I’ve been myself for 24 and a bit years. After all that time, those decades (oh my gosh, I’m old), I think it’s safe to say that I know me pretty well. Better than anyone, actually. After all, I have to live inside my own head all day, every day. And yet despite this, I often have people trying to tell me that I’m not who I tell them I am.
There seems to be a string of people this week telling me who I am. Or at least, who they think I am. Friends, family, my boss, and that one security guard at work who seems to get a kind of strange joy out of describing my personality and its characteristics, as he thinks they are. I’ll be honest, usually I just smile and nod, and let them think what they want to think. It’s easier than arguing with them, and they wouldn’t budge from their opinions in any case. But lately, I have to admit that it’s kind of been getting to me a little bit. To constantly have people telling you that they know you better than you, it gets…well, frustratingly tiresome.
Whilst it is true that an opinion cannot necessarily be wrong, these people seem to think that their opinions about me negate the truth about who I actually am. It started with a conversation I had with my dad the other day. I made a joke about being alone forever, which was the beginning of a conversation that culminated in him telling me that he believes I am going to end up with a man. Now, my sexuality as it stands is that I am almost exclusively attracted to women but I am not ruling out the (somewhat faint) possibility that the love of my life might just happen to be a man. I can’t predict the future, and so I cannot say 100% that I will never date a guy. I can’t even say, with full certainty that my dad is wrong. But there was something about the way he said it, and the knowing little smile he had that made me feel the need to reiterate that my attraction to women is not a phase. He conceded to that, but that smile stayed where it was, and I felt somewhat put out by the conversation.

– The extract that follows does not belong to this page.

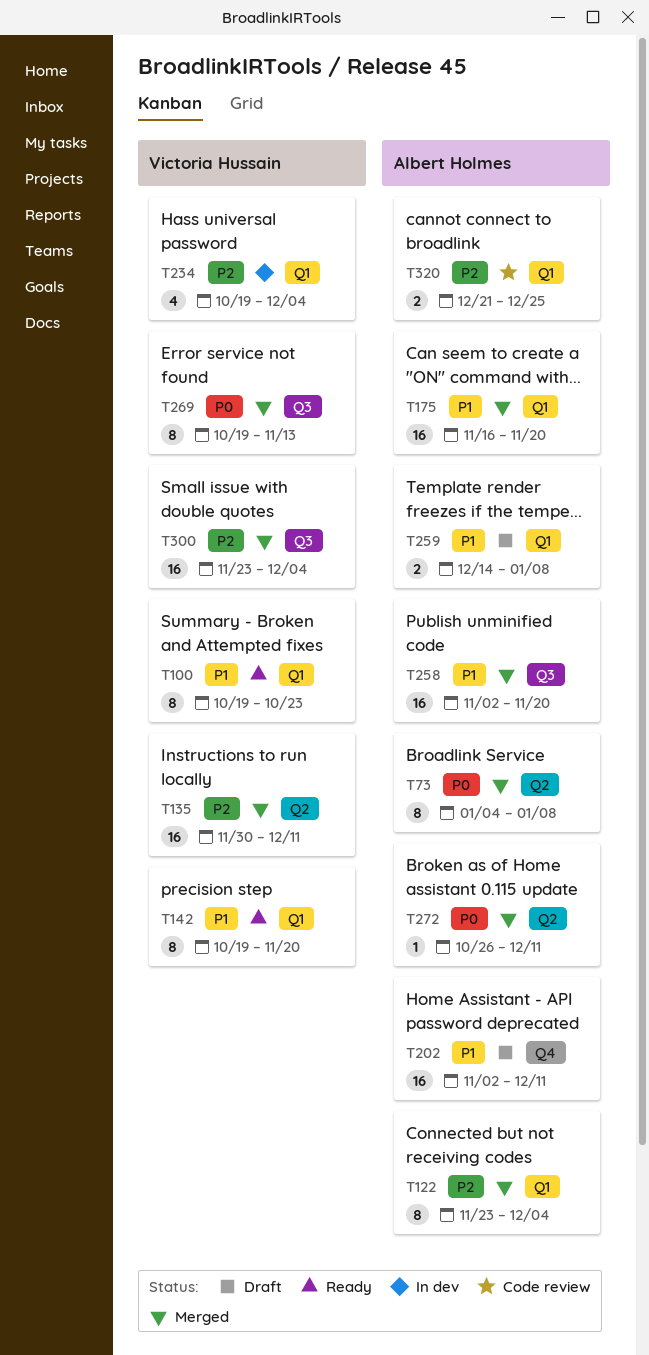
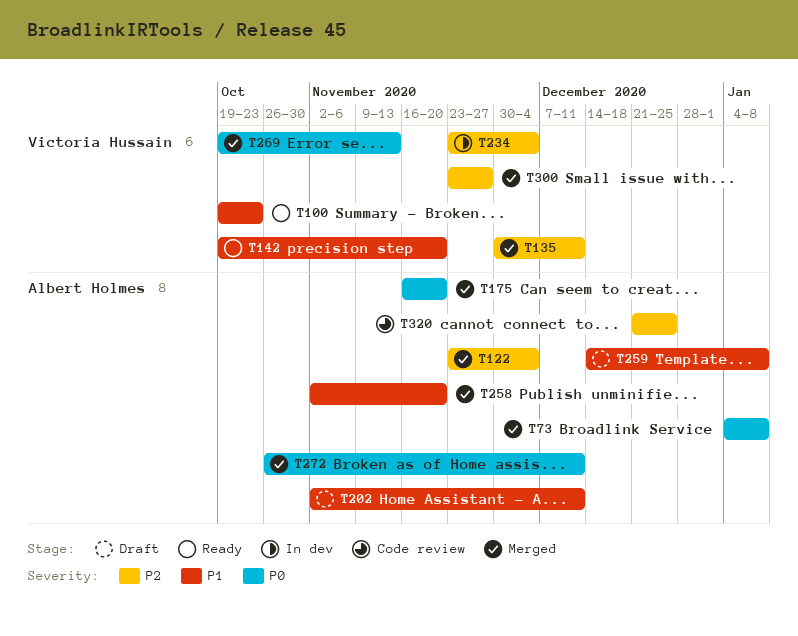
T175, priority: P1 -> P0
T234, start: Oct 19 -> Nov 23
T300, due: Dec 4 -> Nov 27

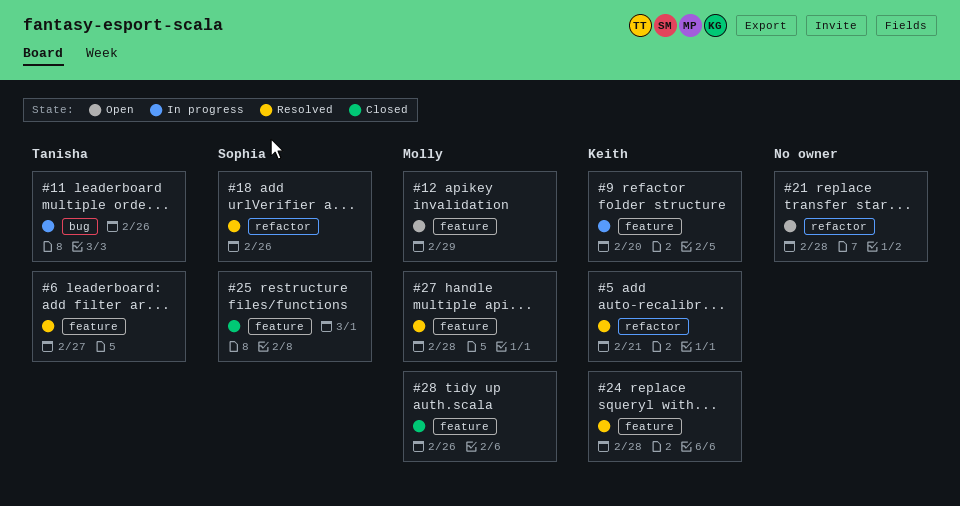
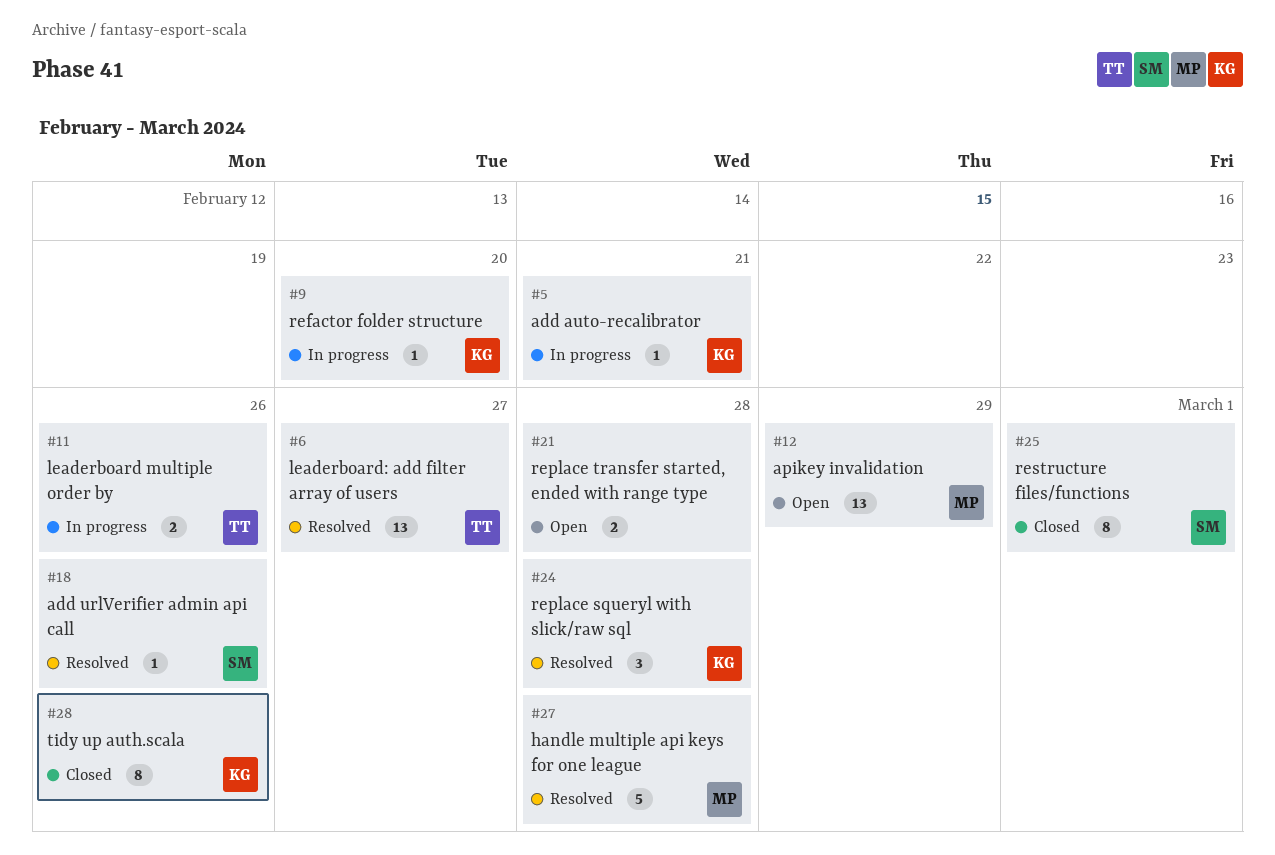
#5, status: Resolved -> In progress
#28, owner: Molly -> Keith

I’ve written about this before, but people have a funny way of projecting their ideas of you, rather than seeing the real you. They will form an idea of you in their heads, and then refuse to acknowledge the blatant truth you put in front of them. Or worse, get angry at you and act like you deceived them when the rose coloured glasses fall away. Like my boss, lovely though he is, who thinks that I’m gentle and lovely, and that my snap quick anger is just a facade. Or the guy a few years ago who told me I was a lot colder in person, because he couldn’t reconcile with the fact that I’m not very good at opening up and sharing, and that I didn’t reciprocate his feelings towards me. When you don’t fit the mould of who people want you to be, they will shape you in their minds, until you appear to them as they imagine you are.
I have never tried to live up to the expectations of me that other people often have. I am always open and honest about exactly who I am, which has a lot to do with why I tend to make a bad first impression. People don’t want to see the “ugly” parts of you. If you show negative emotion, or declare that you don’t like cats, or tell someone that you like to be alone and that the notion of spending time with other people makes you weary and irritable, chances are they will either assume you’re lying, ignore you entirely, or simply decide that you’re not worth their time. Frankly, I’m ok with the last one. If I’m not your kind of person, you’re probably not mine either, and we will both be better off not knowing one another. No harm done.
I believe the best way to get to know a person is to take them at face value, and then wait and see if the mask falls away and reveals the real person underneath, or if they were telling the truth straight away. Don’t try and relate to every aspect of a person, just for the sake of having something in common. Don’t try and change who you are to suit the idea of another person. You are you, just as I am me. And I promise you, we know ourselves better than anyone.